Manifolds of classical probability distributions and quantum density operators in infinite dimensions (1907.00732v2)

Abstract: The manifold structure of subsets of classical probability distributions and quantum density operators in infinite dimensions is investigated in the context of $C^{*}$-algebras and actions of Banach-Lie groups. Specificaly, classical probability distributions and quantum density operators may be both described as states (in the functional analytic sense) on a given $C^{*}$-algebra $\mathscr{A}$ which is Abelian for Classical states, and non-Abelian for Quantum states.
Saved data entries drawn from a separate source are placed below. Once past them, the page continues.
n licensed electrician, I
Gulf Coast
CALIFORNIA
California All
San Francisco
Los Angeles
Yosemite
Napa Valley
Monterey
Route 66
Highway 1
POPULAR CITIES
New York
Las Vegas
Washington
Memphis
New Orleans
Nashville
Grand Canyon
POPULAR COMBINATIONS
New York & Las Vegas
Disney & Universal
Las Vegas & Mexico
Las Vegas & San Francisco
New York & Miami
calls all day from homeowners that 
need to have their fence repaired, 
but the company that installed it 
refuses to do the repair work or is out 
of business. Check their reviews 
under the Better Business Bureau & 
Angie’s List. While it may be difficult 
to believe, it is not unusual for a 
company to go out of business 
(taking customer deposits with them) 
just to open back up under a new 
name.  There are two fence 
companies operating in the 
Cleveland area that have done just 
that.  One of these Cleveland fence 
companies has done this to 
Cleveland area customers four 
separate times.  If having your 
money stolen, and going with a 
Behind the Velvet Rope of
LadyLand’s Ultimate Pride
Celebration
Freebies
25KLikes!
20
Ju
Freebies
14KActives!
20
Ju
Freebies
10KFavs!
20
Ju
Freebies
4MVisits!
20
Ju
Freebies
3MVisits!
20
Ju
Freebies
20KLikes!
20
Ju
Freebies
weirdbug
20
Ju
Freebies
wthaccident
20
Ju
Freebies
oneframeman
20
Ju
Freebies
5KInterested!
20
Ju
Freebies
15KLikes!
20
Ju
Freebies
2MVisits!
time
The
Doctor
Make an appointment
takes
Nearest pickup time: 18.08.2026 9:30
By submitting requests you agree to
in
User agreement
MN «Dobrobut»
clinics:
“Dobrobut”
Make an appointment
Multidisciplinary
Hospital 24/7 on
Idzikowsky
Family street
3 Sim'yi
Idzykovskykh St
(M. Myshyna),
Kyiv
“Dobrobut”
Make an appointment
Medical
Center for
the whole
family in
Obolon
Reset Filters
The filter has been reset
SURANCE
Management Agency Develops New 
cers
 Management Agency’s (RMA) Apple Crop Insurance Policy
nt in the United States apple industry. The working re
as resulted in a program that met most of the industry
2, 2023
In this contribution, the space of states $\mathscr{S}$ of a possibly infinite-dimensional, unital $C^{*}$-algebra $\mathscr{A}$ is partitioned into the disjoint union of the orbits of an action of the group $\mathscr{G}$ of invertible elements of $\mathscr{A}$. Then, we prove that the orbits through density operators on an infinite-dimensional, separable Hilbert space $\mathcal{H}$ are smooth, homogeneous Banach manifolds of $\mathscr{G}=\mathcal{GL}(\mathcal{H})$, and, when $\mathscr{A}$ admits a faithful tracial state $\tau$ like it happens in the Classical case when we consider probability distributions with full support, we prove that the orbit through $\tau$ is a smooth, homogeneous Banach manifold for $\mathscr{G}$.